Also make some road trips to Powder Mountain and Sundance. Sundance is a super sleeper resort. NO ONE goes there and you can get liftopia tickets for like $30.


----------



## hikeswithdogs (Sep 23, 2011)

The_Squid said:


> This is also very true. I was always lucky enough to work 3 12s a week so I could do midweek days at the Bird as well as weekend. One year I also had a Monday through Thursday to Brighton and another year I had the Big Cottonwood Pass (Brighton and Solitude) and got a spring pass at the Bird which let's you ride from March 1st on for $500. Brighton and Solitude are both awesome and get as much snow as the Bird. Brighton has great playful terrain but as you know no real big mountain feel. Solitude is empty and gets tons of snow but has a weird set up and a fair amount of undoable traverses to get the goods in Honeycomb Canyon.
> 
> Getting a pass to Brighton and then getting a Bird Spring pass could be a good way to go. It cools off significantly in the spring. They don't advertise it but they always offer it mid season. Plus Brighton has night riding which can be awesome. Especially if it's dumping but it doesn't go too long. Maybe X-Mas through the end of February.
> 
> ...


Yep having a splitboard opens up an entire new world in the Wasatch

Solitude actually has those sustained steep lines you don't easily get at Brighton you just have to go through gates to get to them, I actually prefer Solitude on big powder days or weekend.......that terrain through powderhorn gates underneath the middle\upper regions of the new summit lift is pretty spectacular. 

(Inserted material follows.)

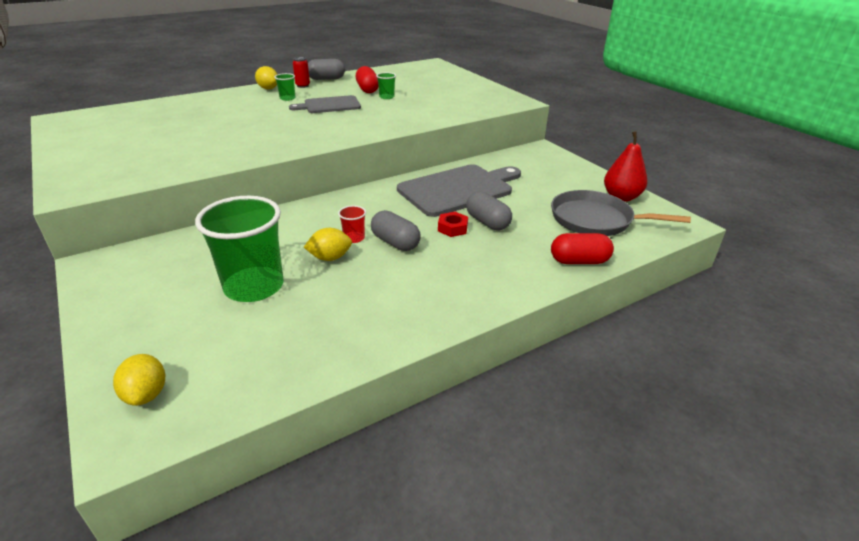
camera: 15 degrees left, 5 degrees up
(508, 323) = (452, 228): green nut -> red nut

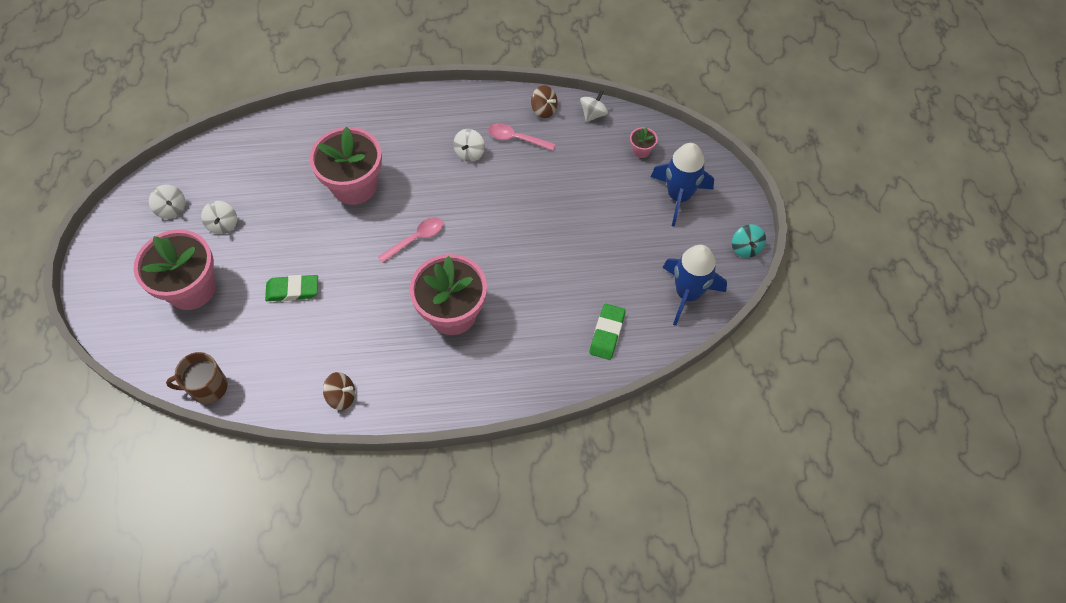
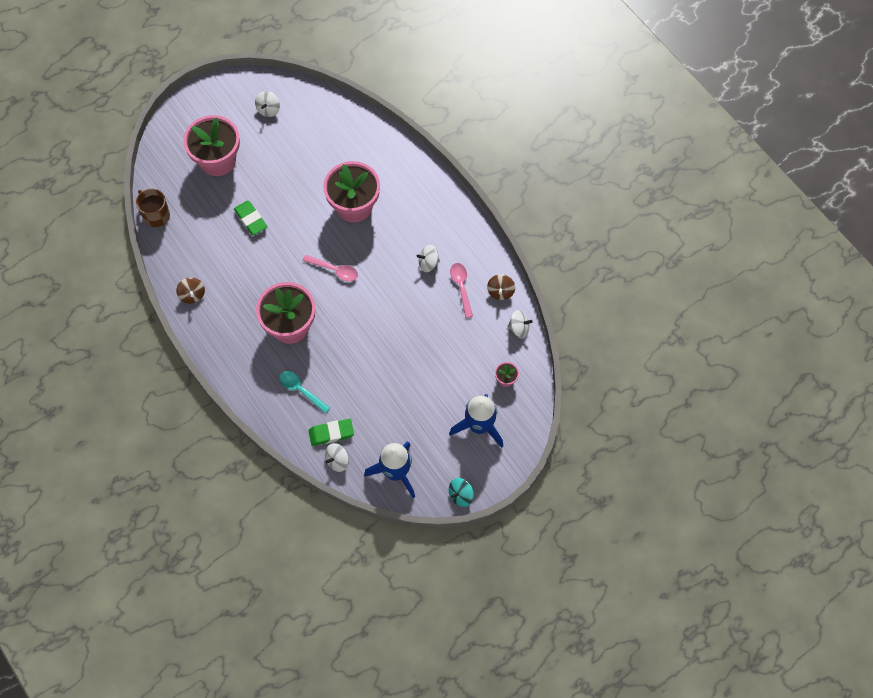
camera: 60 degrees right, 5 degrees up
(223, 224) = (275, 147): white spinning top -> white spinning top (337, 461)
(537, 339) = (301, 390): none -> turquoise spoon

I have this thing where I HATE waiting in line whether its in my car or at the resort, if I had some days off midweek I'd probably feel differently.


----------



## Alpine Duke (Jun 21, 2015)

txb0115 said:


> As someone who has lived in SLC and Jackson, the tram line here isn’t as bad as Jackson. There are days when it’s a 3 Tram wait ( 30 mins ) but it’s not as bad as Jackson, in the spring ( March - May ) there are plenty of sleeper pow days where you can pretty much walk on all day long.


ha ha.....not sure anyplace has the miserable tram crowd that the village has. That place gets absolutely packed...and everyone wants on the tram. Great mountain, but has become soooo stuffed with people in the last.....um 7 years or so. I wouldn't make decision at the bird based on the mess at the village.


----------



## wrathfuldeity (Oct 5, 2007)

The ? you should be asking is...where is the private club with great micros and hot Mormon gals?


----------